Cette double page de Roland Barthes inclut aussi un extrait poétique de Heinrich Heine. Arrêtons-nous un instant sur ces deux quatrains.

En allemand :
Im Norden steht ein einsam’ Tannenbaum
Auf karger Höh’ in eisigem Traum.
Ihn schläfert; mit weißer Decke hüllt
Ihn Schnee und Eis und Kälte und Stille.
Er träumt von einer Palme, die
In fernen Ländern sonnig steht,
Einsam und traurig auf brennender Klippe
Verhüllend sich der feurigen Glut.
Heinrich Heine, Buch der Lieder, 1827.
Ce poème illustre bien l’entrée du palmier dans la littérature romantique européenne au XIXe siècle, non comme un symbole de vie, de profusion ou de fertilité, mais comme une figure de solitude, d’exil et de mélancolie. Le contraste entre le pin du nord et le palmier de l’Orient est frappant : bien que situés dans des climats opposés – l’un dans un froid glacial, l’autre sous une chaleur brûlante – les deux arbres partagent un même destin d’isolement et de souffrance face aux forces hostiles de la nature.

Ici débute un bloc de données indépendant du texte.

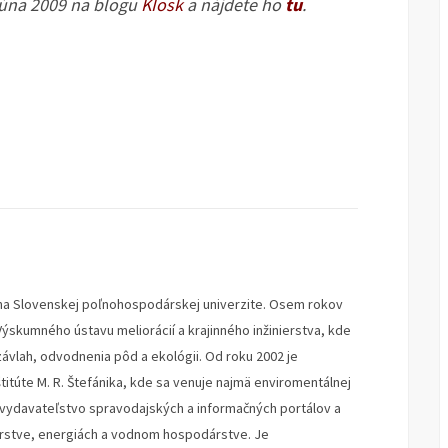
júna 2009 na blogu
KIosk
a nájdete ho
tu
.
o na Slovenskej poľnohospodárskej univerzite. Osem rokov
ýskumného ústavu meliorácií a krajinného inžinierstva, kde
ávlah, odvodnenia pôd a ekológii. Od roku 2002 je
titúte M. R. Štefánika, kde sa venuje najmä enviromentálnej
né vydavateľstvo spravodajských a informačných portálov a
stve, energiách a vodnom hospodárstve. Je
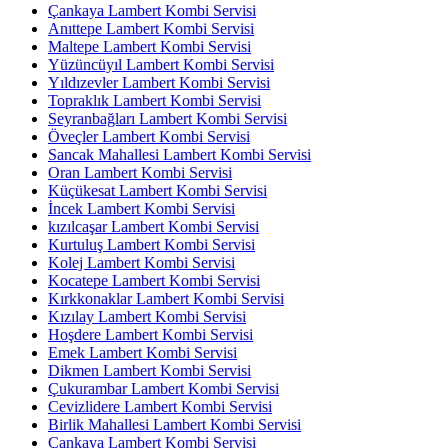
Çankaya Lambert Kombi Servisi
Anıttepe Lambert Kombi Servisi
Maltepe Lambert Kombi Servisi
Yüzüncüyıl Lambert Kombi Servisi
Yıldızevler Lambert Kombi Servisi
Topraklık Lambert Kombi Servisi
Seyranbağları Lambert Kombi Servisi
Öveçler Lambert Kombi Servisi
Sancak Mahallesi Lambert Kombi Servisi
Oran Lambert Kombi Servisi
Küçükesat Lambert Kombi Servisi
İncek Lambert Kombi Servisi
kızılcaşar Lambert Kombi Servisi
Kurtuluş Lambert Kombi Servisi
Kolej Lambert Kombi Servisi
Kocatepe Lambert Kombi Servisi
Kırkkonaklar Lambert Kombi Servisi
Kızılay Lambert Kombi Servisi
Hoşdere Lambert Kombi Servisi
Emek Lambert Kombi Servisi
Dikmen Lambert Kombi Servisi
Çukurambar Lambert Kombi Servisi
Cevizlidere Lambert Kombi Servisi
Birlik Mahallesi Lambert Kombi Servisi
Çankaya Lambert Kombi Servisi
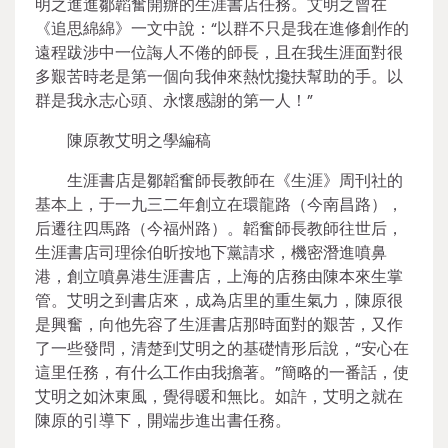
明之進進鄒韜奮開辦的生涯書店任務。艾明之曾在
《追思綿綿》一文中說：“以群不只是我在進修創作的
遠程跋涉中一位誨人不倦的師長，且在我生涯面對很
多艱苦時老是第一個向我伸來熱忱攙扶幫助的手。以
群是我永志心頭、永懷感謝的第一人！”
陳原教艾明之學編稿
生涯書店是鄒韜奮師長教師在《生涯》周刊社的
基本上，于一九三二年創立在環龍路（今南昌路），
后遷往四馬路（今福州路）。韜奮師長教師往世后，
生涯書店司理徐伯昕按地下黨請求，機密潛進噴鼻
港，創立噴鼻港生涯書店，上海的店務由陳本來生掌
管。艾明之到書店來，成為店里的重生氣力，陳原很
是興奮，向他先容了生涯書店那時面對的艱苦，又作
了一些發問，清楚到艾明之的基礎情形后說，“安心在
這里任務，有什么工作由我擔著。”簡略的一番話，使
艾明之如沐東風，覺得暖和無比。如許，艾明之就在
陳原的引導下，開端步進出書任務。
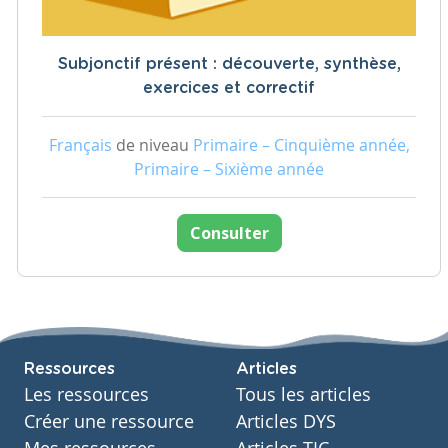
Subjonctif présent : découverte, synthèse,
exercices et correctif
Français
de niveau
Primaire – Cinquième année,
Primaire – Sixième année
Consulter
Ressources
Articles
Les ressources
Tous les articles
Créer une ressource
Articles DYS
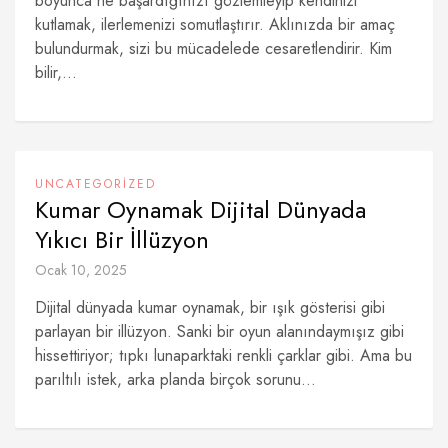
boyunca ne başardığınızı gözlemleyip kendinizi
kutlamak, ilerlemenizi somutlaştırır. Aklınızda bir amaç
bulundurmak, sizi bu mücadelede cesaretlendirir. Kim
bilir,...
UNCATEGORIZED
Kumar Oynamak Dijital Dünyada
Yıkıcı Bir İllüzyon
Ocak 10, 2025
Dijital dünyada kumar oynamak, bir ışık gösterisi gibi
parlayan bir illüzyon. Sanki bir oyun alanındaymışız gibi
hissettiriyor; tıpkı lunaparktaki renkli çarklar gibi. Ama bu
parıltılı istek, arka planda birçok sorunu...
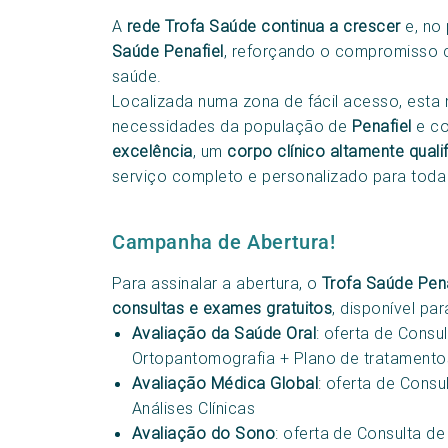
A
rede Trofa Saúde continua a crescer
e, no
Saúde Penafiel
, reforçando o compromisso 
saúde.
Localizada numa zona de fácil acesso, esta 
necessidades da população de
Penafiel
e co
excelência
, um
corpo clínico altamente quali
serviço completo e personalizado para toda 
Campanha de Abertura!
Para assinalar a abertura, o
Trofa Saúde Pena
consultas e exames gratuitos
, disponível par
Avaliação da Saúde Oral
: oferta de Consu
Ortopantomografia + Plano de tratamento
Avaliação Médica Global
: oferta de Consu
Análises Clínicas
Avaliação do Sono
: oferta de Consulta d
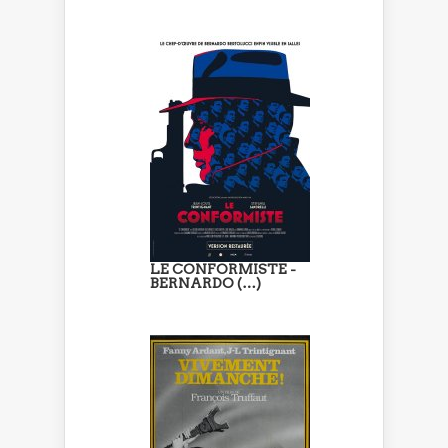
LE CONFORMISTE -
BERNARDO (…)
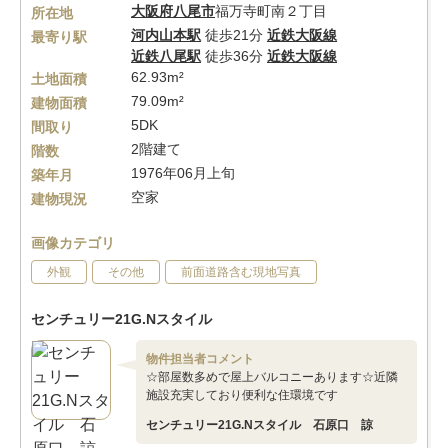
大阪府
八尾市
福万寺町南２丁目
所在地
河内山本駅
徒歩21分
近鉄大阪線
最寄り駅
近鉄八尾駅
徒歩36分
近鉄大阪線
62.93m²
土地面積
79.09m²
建物面積
5DK
間取り
2階建て
階数
1976年06月上旬
築年月
空家
建物現況
画像カテゴリ
外観
その他
前面道路含む現地写真
センチュリー21G.Nスタイル
物件担当者コメント
☆部屋数多めで屋上バルコニーあります☆近隣
施設充実しており便利な住環境です
センチュリー21G.Nスタイル 石原口 諒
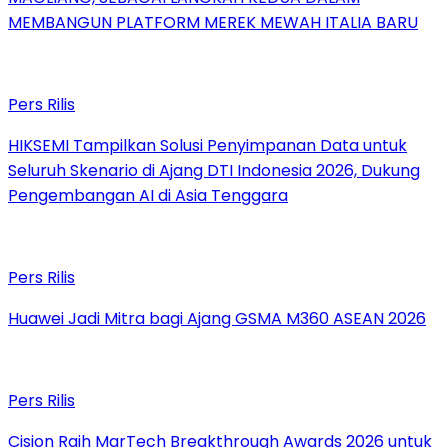
MEMBANGUN PLATFORM MEREK MEWAH ITALIA BARU
Pers Rilis
HIKSEMI Tampilkan Solusi Penyimpanan Data untuk
Seluruh Skenario di Ajang DTI Indonesia 2026, Dukung
Pengembangan AI di Asia Tenggara
Pers Rilis
Huawei Jadi Mitra bagi Ajang GSMA M360 ASEAN 2026
Pers Rilis
Cision Raih MarTech Breakthrough Awards 2026 untuk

Heine utilise ici le palmier comme une projection symbolique de l’Orient, un lieu de soleil et de chaleur, mais aussi de dénuement et de désolation. Le palmier n’est pas un symbole de luxuriance ou de l’idéal orientaliste de profusion, mais l’écho d’une détresse universelle. Il devient un double mélancolique du pin nordique, incarnant une polarité où le trop froid et le trop chaud se rejoignent dans une même expression d’abandon.
Dans la tradition romantique, les éléments naturels servent souvent à exprimer un sentiment humain plus profond. Ici, le pin et le palmier ne sont pas de simples arbres, mais des métaphores d’un sentiment de tristesse et d’aliénation. Cela marque une rupture avec des visions antérieures du palmier dans les récits de voyage ou les textes scientifiques, qui mettaient davantage l’accent sur sa dimension nourricière et son rôle vital dans les paysages orientaux.